[Someone please supply a link/text describing the exact form of this conundrum, which I will happily replace this text with.]
Message ordering is an unsolvable problem on existing networks for all intents and purposes. In my previous company we used to say that switches are DReDDful. They drop, reorder, delay, and duplicate packets. Getting exactly once delivery of messages is virtually impossible. Guaranteeing in-order delivery requires unbounded buffer space.
TCP does a wonderful job of hiding all the network problems, until it doesn’t. When it doesn’t, e.g., when a connection is dropped, an unknowable amount of data is lost. The result is that applications are expected to deal with any and all network issues, the so-called end-to-end principle. The result is a lot of code (we were told some 50,000 lines in FoundationDB) that mostly works most of the time. Making applications resilient to the failures is going to be important.
Perhaps you meant to include a in that? We are all transmitting/receiving millions of ordered messages every day.
Yes, this is the real problem. What does ordered messaging look like in a universe of promise pipelining? And what do we mean by resilience in our world…
I probably should have, but there’s a problem that happens about 0.01% of the time on Facebook, which is probably a million times a day. (I can’t find the reference to the paper reporting it.) The paper said that the problem was so rare and the consequences so minor that they were not going to attempt a fix.
- Alice goes into the hospital.
- Bob gets the information and says, “That’s too bad.”
- Alice gets out of the hospital.
- Bob gets the information and says, “That’s great.”
- Carol gets the first notice and says, “That’s too bad.”
Everybody is mad at Carol because she’s not happy that Alice got out of the hospital.
A similar problem has happened with my email. One of the messages in a thread ended up in my spam folder, leaving me very confused about what was going on.

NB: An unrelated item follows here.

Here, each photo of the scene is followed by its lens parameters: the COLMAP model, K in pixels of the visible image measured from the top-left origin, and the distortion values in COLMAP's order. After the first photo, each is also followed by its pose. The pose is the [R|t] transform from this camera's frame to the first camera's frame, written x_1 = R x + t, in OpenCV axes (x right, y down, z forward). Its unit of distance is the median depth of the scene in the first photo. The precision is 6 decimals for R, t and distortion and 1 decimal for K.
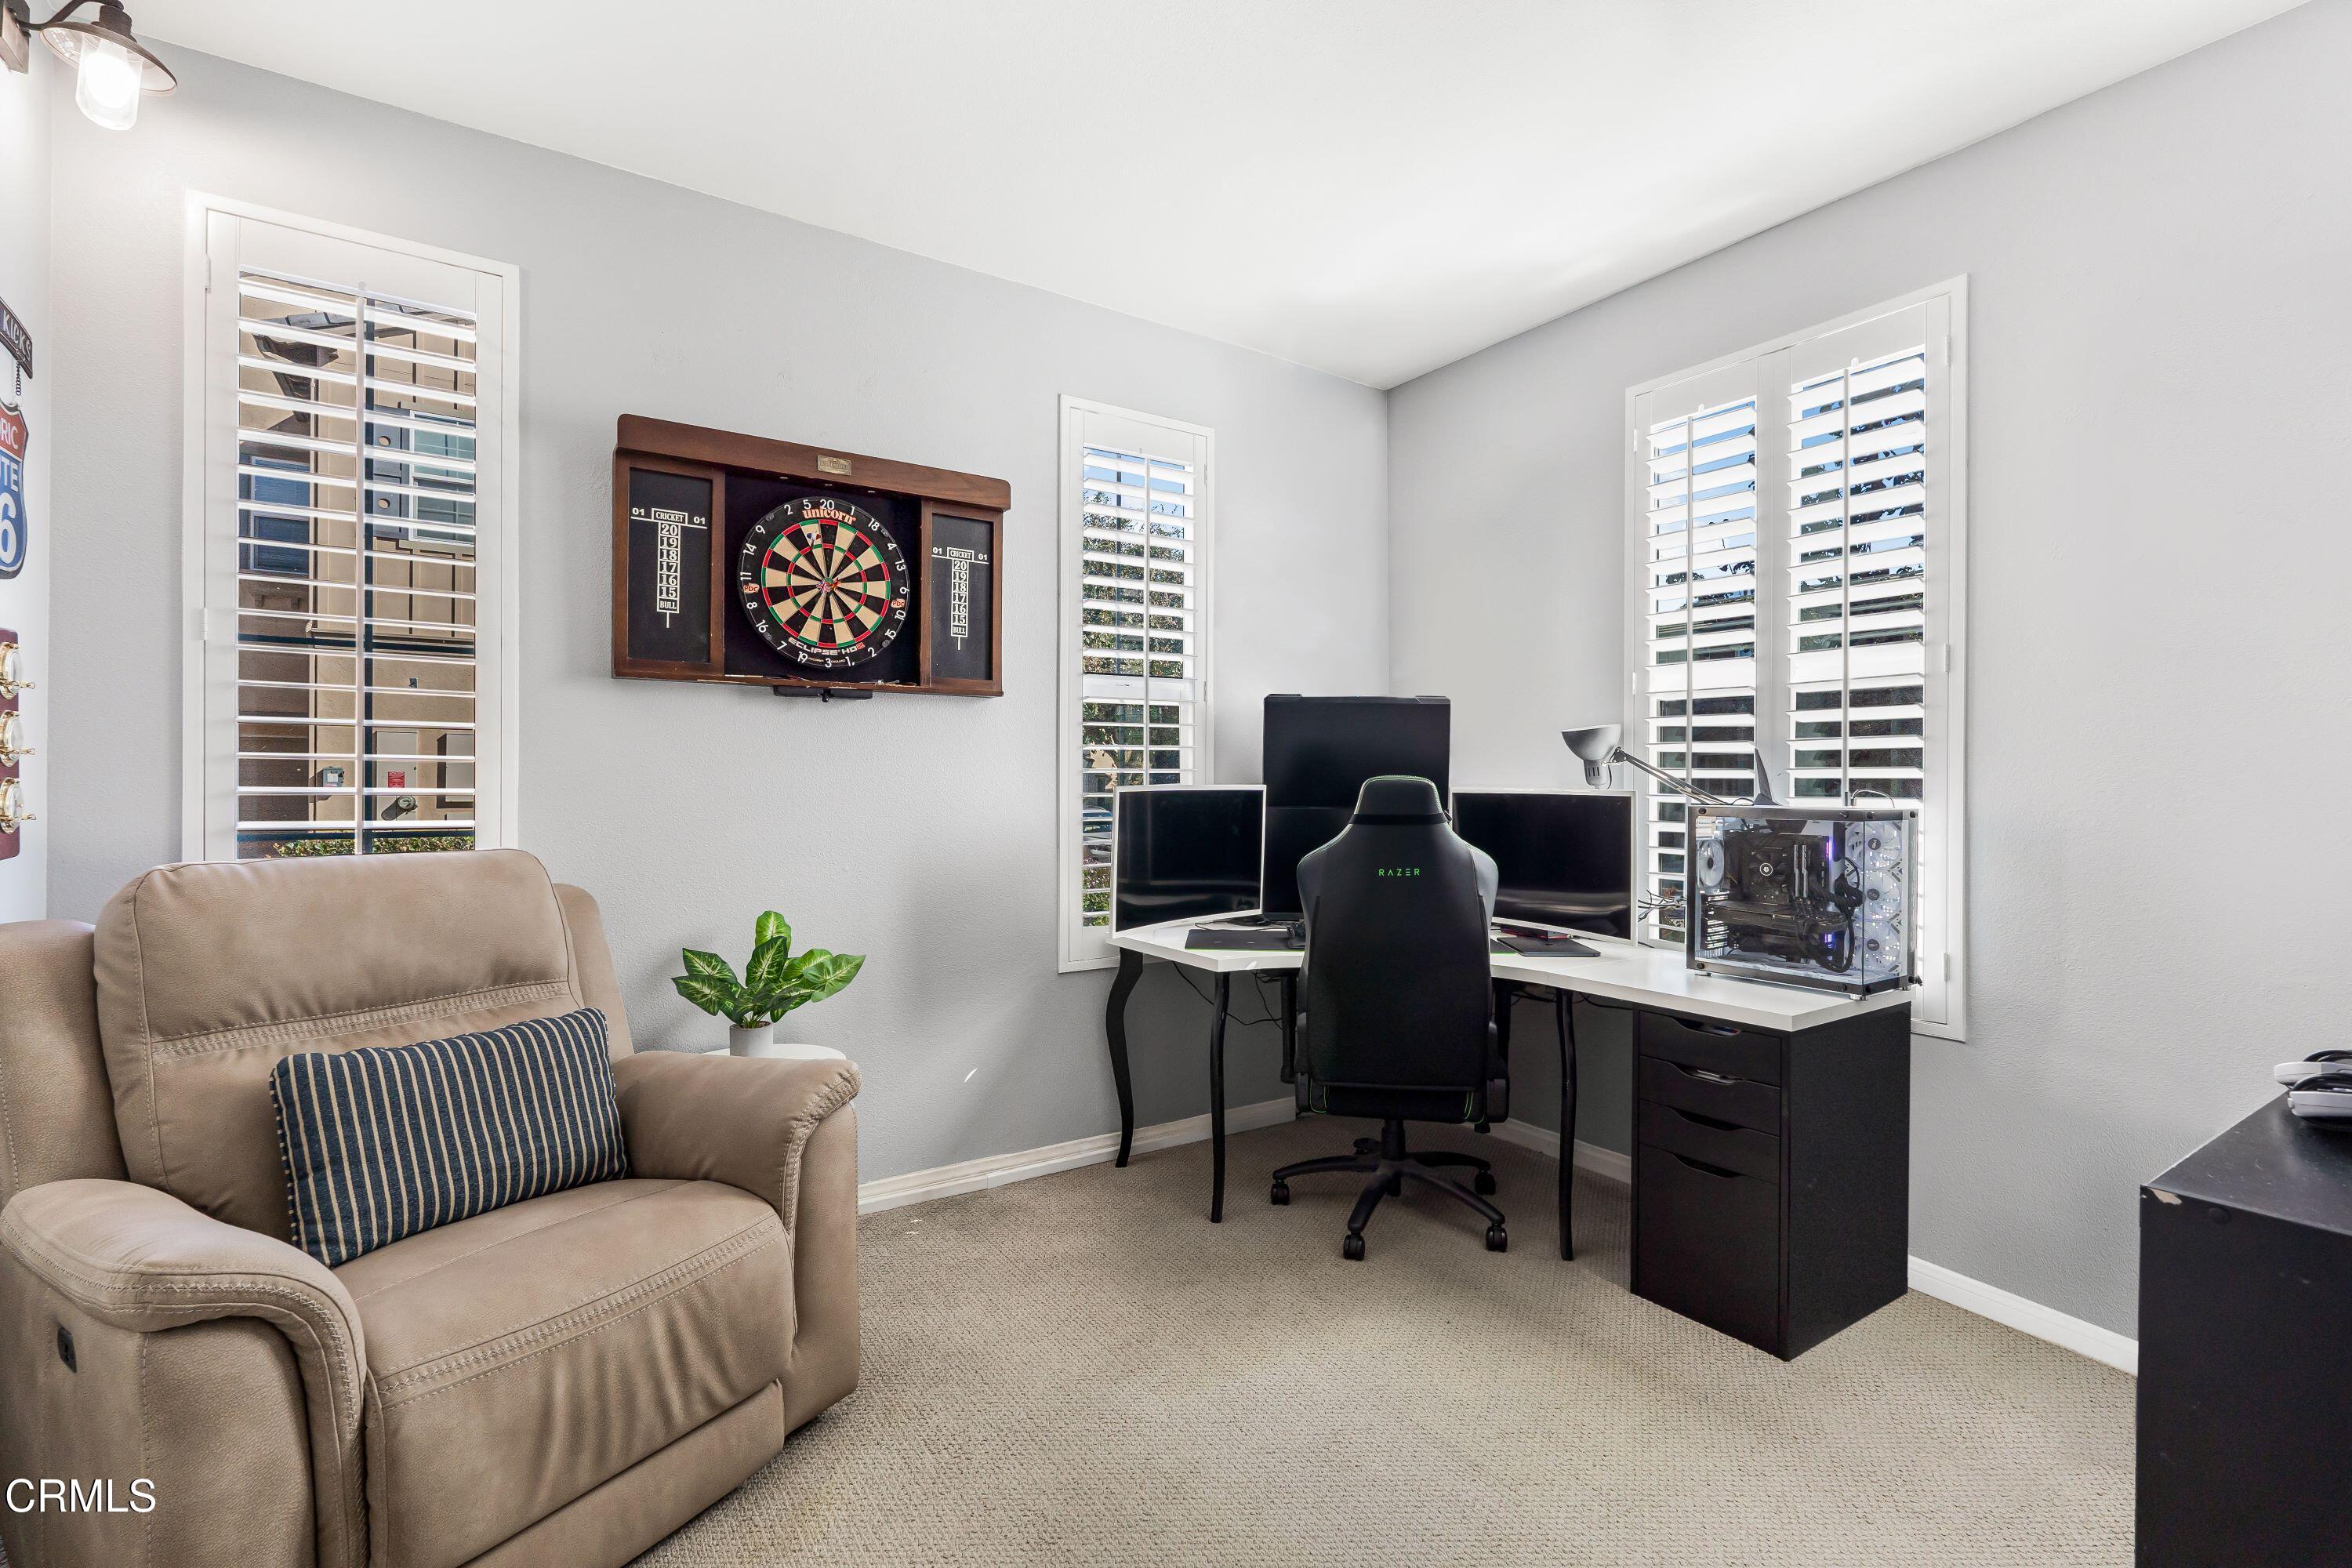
lens RADIAL K [[1057.0, 0, 1182.6], [0, 1057.0, 781.0], [0, 0, 1]] dist [-0.001741, 0.000303]
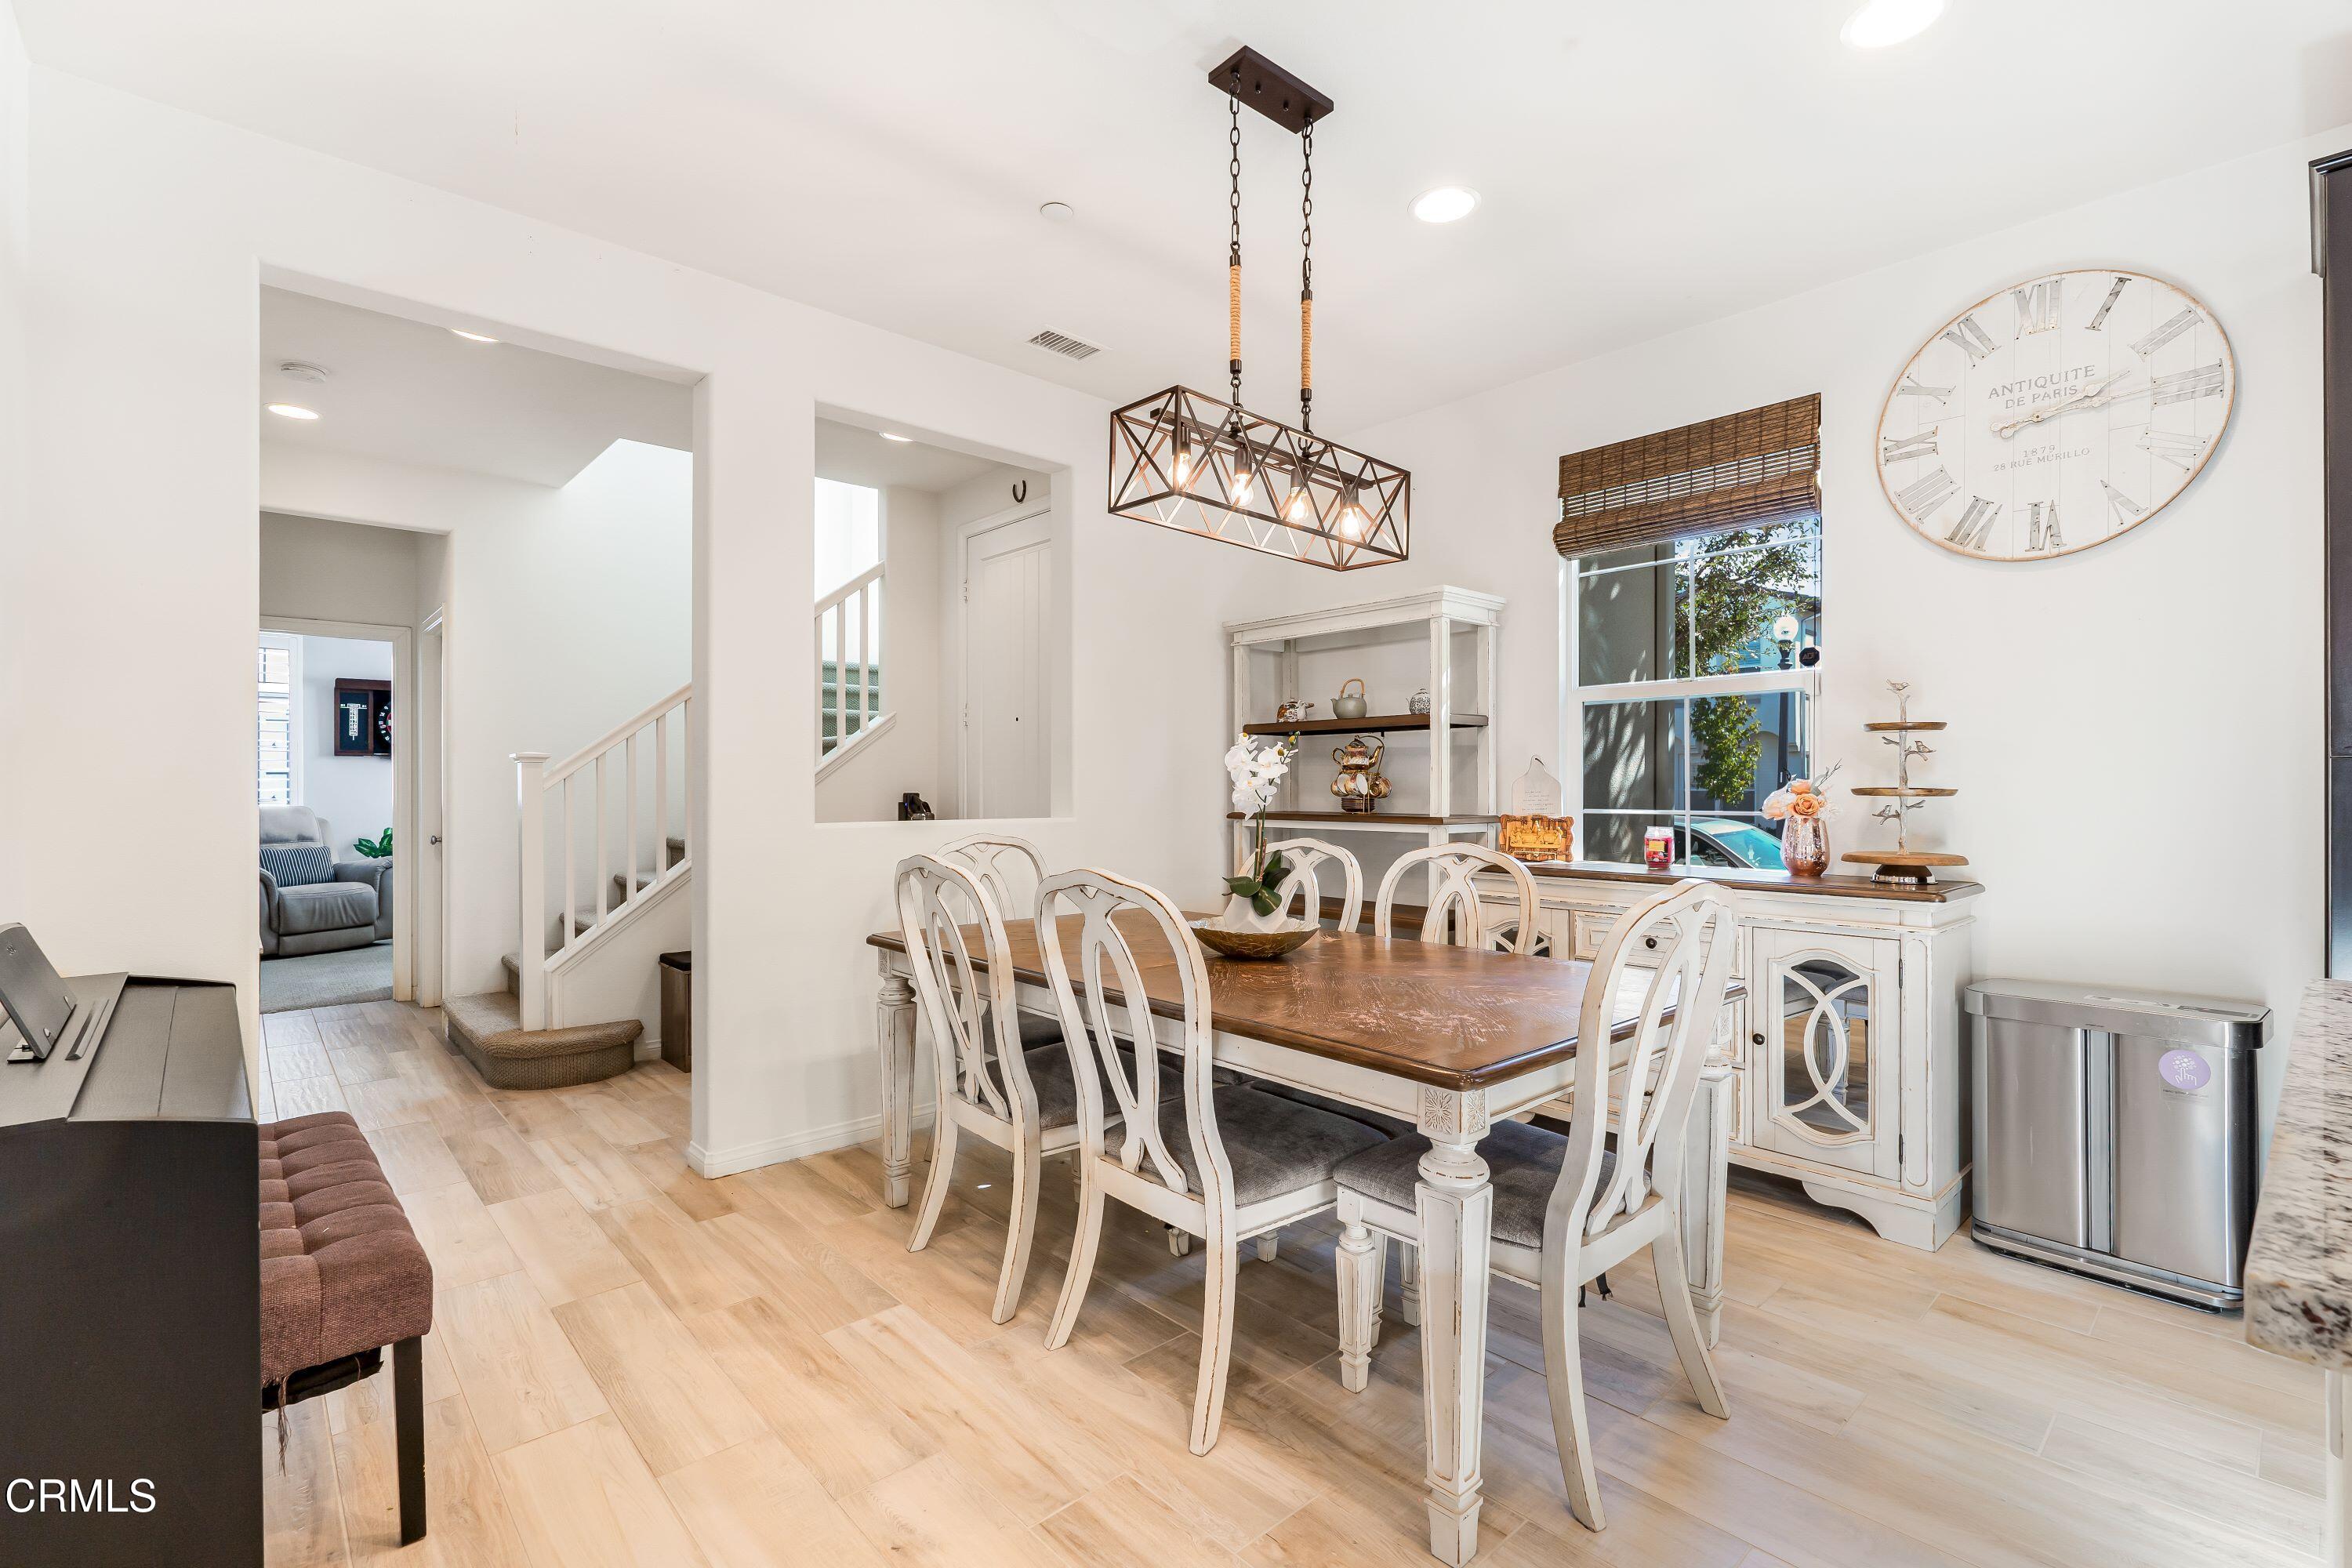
lens RADIAL K [[1057.0, 0, 1182.6], [0, 1057.0, 781.0], [0, 0, 1]] dist [-0.001741, 0.000303]
pose [[0.988235, -0.005773, 0.152833, 1.558654], [0.005243, 0.999979, 0.003874, -0.019275], [-0.152852, -0.003028, 0.988244, -2.638520]]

I expect these “rare” situations to be more important in virtual worlds than in enterprise applications, but I think it’s something we need to consider. Simply reporting a lost or delayed message may avoid a lot of confusion.
Romeo and Juliet got their messages misordered. Tragedy.
There’s enough insiders to the conversation here that it’s worth bringing up the E-Order description.
- Having message order be right on a single session between two parties is relatively easy given contemporary abstractions. (Yes, I know that @alanhkarp has stared deeply into this abyss and found it staring back into him, but in general “ordering problems over TCP+TLS” isn’t something I find myself stressing about.)
- However, message order amongst three or more parties is a fraught topic. We have E-Order in Goblins but really I think even that is misleading: if any of those objects are proxies (perhaps even as promises!) for other objects, E-Order can fall apart. More useful conversation on this cap-talk thread.
And this is all assuming a captp-like distributed opaque mutually suspicious object system. When you need a single machine with a single order of events, eg to solve the double spending problem, that’s where people tend to introduce blockchains. But people tend to over-introduce blockchains where captp-like systems might do as well or better.
Come to think of it, that needs its own thread…
For any of the message orders being considered for these distributed ocap systems, promise pipelining can be introduced without hurting the ordering. But the ordering sometimes does constrain the pipelining, and often does around the edges. Decide what ordering you’d like, and then just make sure you don’t break it when you add pipelining.
Lately I’ve come to favor Tyler’s point-to-point fifo ordering over e-order, given appropriate affordances and conventions to recover e-order, or something e-order-like, at the user level.
Prior to the “Lost Resolution Bug”, E-Order appears to be something
delivered “for free”, falling out of the implementation naturally. We
can jump up and down and say “look at this thing we got at no extra
This is indeed one of the considerations leading me to retreat to Tyler’s Waterken point-to-point fifo.
Even after that retreat, there’s a related problem we’ve internally at Agoric been calling the “Auxiliary Data Problem” for which we have several adequate but complex paper designs.
I have in progress a cheap approximation at fix: cheap auxdata by erights · Pull Request #6355 · Agoric/agoric-sdk · GitHub that I owe everyone a writeup about. Might as well mention it here so I’ll owe it to y’all as well
Okay, interesting to know that you’ve ended up there also!
I would love a writeup about the solution, but even more importantly, the problem! What does the “Auxillary Data Problem” mean? Perhaps it deserves its own thread!